- **Assignment**: Print nothing except the lines of the listing below from the line with "line: (121, 628)" to the line with "line: (50, 52) -> (46, 53), dashed -> solid", each exactly as written, both ends included.
++++++++++++++++++++
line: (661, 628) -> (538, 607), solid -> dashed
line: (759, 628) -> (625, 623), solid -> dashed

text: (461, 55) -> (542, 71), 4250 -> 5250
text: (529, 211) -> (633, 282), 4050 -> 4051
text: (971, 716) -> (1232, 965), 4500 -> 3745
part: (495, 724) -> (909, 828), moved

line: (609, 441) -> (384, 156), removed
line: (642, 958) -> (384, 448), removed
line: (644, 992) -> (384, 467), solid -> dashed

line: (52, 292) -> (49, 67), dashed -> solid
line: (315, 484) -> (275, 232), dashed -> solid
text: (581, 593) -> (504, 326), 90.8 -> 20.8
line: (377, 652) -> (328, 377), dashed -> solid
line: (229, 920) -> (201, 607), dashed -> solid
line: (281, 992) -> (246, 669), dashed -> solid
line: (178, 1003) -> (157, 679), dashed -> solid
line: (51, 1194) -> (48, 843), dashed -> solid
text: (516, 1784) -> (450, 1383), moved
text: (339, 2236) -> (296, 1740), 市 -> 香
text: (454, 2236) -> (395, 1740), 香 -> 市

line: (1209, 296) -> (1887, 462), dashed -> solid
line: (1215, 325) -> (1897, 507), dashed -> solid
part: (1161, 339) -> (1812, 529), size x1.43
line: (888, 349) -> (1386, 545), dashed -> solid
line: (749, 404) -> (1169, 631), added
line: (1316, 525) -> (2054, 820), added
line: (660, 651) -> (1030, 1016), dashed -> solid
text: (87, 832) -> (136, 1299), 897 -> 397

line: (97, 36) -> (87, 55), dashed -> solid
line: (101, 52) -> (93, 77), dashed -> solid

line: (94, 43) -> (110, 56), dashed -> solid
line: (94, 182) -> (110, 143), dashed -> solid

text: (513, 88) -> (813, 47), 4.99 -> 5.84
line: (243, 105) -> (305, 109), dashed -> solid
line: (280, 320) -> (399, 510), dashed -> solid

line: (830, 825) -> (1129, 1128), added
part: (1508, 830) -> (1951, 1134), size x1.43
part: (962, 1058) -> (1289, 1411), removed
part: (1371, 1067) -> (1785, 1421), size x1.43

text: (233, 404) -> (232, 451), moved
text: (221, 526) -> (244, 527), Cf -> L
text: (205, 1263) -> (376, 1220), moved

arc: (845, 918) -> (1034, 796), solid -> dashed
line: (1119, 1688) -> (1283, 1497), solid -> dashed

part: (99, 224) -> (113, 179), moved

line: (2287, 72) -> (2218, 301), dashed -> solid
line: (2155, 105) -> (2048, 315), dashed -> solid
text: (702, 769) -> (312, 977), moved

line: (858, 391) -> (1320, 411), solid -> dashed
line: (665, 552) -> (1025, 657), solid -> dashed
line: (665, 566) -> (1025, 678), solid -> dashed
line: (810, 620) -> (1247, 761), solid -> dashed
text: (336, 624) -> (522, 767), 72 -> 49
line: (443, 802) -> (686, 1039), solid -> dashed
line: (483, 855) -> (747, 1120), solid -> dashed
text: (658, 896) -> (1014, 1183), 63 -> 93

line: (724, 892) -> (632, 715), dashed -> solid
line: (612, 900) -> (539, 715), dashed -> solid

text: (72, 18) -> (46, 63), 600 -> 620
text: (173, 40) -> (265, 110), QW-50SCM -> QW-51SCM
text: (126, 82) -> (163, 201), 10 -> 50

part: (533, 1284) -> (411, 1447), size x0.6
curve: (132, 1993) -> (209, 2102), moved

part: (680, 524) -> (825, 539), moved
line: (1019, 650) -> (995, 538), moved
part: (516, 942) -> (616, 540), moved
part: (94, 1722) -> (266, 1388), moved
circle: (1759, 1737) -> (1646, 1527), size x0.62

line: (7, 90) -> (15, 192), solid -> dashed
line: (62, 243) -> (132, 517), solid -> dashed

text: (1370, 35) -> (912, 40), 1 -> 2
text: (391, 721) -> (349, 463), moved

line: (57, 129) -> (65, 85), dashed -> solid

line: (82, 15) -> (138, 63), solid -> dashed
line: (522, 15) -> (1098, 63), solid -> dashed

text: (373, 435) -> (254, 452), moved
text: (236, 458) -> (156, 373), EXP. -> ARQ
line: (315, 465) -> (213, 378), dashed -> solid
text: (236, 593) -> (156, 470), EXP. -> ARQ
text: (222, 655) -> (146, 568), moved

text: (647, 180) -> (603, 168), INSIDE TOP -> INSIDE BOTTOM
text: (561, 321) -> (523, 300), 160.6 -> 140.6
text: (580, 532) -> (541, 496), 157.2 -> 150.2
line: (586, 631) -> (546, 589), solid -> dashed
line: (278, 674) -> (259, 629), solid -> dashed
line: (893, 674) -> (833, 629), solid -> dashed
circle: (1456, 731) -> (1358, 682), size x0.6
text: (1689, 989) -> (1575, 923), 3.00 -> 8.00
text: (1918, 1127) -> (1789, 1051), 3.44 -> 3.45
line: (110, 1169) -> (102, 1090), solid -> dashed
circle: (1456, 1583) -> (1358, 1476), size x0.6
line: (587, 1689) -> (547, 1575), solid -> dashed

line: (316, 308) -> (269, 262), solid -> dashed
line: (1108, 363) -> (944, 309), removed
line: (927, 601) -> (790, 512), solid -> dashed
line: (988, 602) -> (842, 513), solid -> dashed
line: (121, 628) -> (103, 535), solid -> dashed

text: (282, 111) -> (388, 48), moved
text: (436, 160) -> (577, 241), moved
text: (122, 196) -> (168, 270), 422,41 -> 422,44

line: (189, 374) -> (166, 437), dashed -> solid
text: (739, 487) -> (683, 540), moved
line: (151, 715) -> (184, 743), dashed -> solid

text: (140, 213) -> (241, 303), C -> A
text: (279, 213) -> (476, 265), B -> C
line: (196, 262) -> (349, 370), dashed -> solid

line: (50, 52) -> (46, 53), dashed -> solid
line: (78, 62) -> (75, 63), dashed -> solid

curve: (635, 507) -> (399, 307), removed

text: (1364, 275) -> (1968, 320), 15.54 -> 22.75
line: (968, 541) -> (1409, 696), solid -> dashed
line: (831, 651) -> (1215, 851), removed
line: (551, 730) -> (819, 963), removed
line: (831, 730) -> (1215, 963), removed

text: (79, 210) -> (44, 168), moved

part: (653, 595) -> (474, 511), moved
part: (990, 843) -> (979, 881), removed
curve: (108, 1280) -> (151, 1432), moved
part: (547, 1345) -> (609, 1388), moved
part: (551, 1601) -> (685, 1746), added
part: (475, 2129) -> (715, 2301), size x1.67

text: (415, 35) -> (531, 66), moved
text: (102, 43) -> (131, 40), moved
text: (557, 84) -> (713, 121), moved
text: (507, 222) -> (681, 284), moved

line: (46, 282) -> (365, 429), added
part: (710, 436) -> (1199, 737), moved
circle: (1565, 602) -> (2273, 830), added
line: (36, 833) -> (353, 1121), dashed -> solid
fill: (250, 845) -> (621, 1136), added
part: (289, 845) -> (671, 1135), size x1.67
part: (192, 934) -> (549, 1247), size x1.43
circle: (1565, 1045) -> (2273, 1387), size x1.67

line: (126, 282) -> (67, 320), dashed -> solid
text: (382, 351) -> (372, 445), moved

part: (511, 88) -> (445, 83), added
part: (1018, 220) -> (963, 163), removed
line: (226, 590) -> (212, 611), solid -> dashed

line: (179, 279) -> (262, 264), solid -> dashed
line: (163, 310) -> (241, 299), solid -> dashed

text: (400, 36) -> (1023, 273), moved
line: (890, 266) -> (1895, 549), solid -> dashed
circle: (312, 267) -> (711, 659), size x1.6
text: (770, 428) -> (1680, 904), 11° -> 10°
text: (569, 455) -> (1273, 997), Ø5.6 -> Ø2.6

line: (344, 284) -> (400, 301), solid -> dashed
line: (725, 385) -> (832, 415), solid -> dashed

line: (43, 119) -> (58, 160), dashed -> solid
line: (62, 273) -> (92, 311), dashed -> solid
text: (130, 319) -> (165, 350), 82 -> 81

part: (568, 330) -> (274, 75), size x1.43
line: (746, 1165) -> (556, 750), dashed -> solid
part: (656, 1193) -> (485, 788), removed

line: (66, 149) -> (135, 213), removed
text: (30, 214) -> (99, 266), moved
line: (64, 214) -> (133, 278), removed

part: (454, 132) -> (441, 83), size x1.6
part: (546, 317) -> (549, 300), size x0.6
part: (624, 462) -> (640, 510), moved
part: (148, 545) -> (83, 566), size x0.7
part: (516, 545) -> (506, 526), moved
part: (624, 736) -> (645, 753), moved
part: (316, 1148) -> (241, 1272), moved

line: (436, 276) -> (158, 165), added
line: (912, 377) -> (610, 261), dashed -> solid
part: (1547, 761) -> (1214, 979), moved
++++++++++++++++++++
- **Result below**:
line: (121, 628) -> (103, 535), solid -> dashed

text: (282, 111) -> (388, 48), moved
text: (436, 160) -> (577, 241), moved
text: (122, 196) -> (168, 270), 422,41 -> 422,44

line: (189, 374) -> (166, 437), dashed -> solid
text: (739, 487) -> (683, 540), moved
line: (151, 715) -> (184, 743), dashed -> solid

text: (140, 213) -> (241, 303), C -> A
text: (279, 213) -> (476, 265), B -> C
line: (196, 262) -> (349, 370), dashed -> solid

line: (50, 52) -> (46, 53), dashed -> solid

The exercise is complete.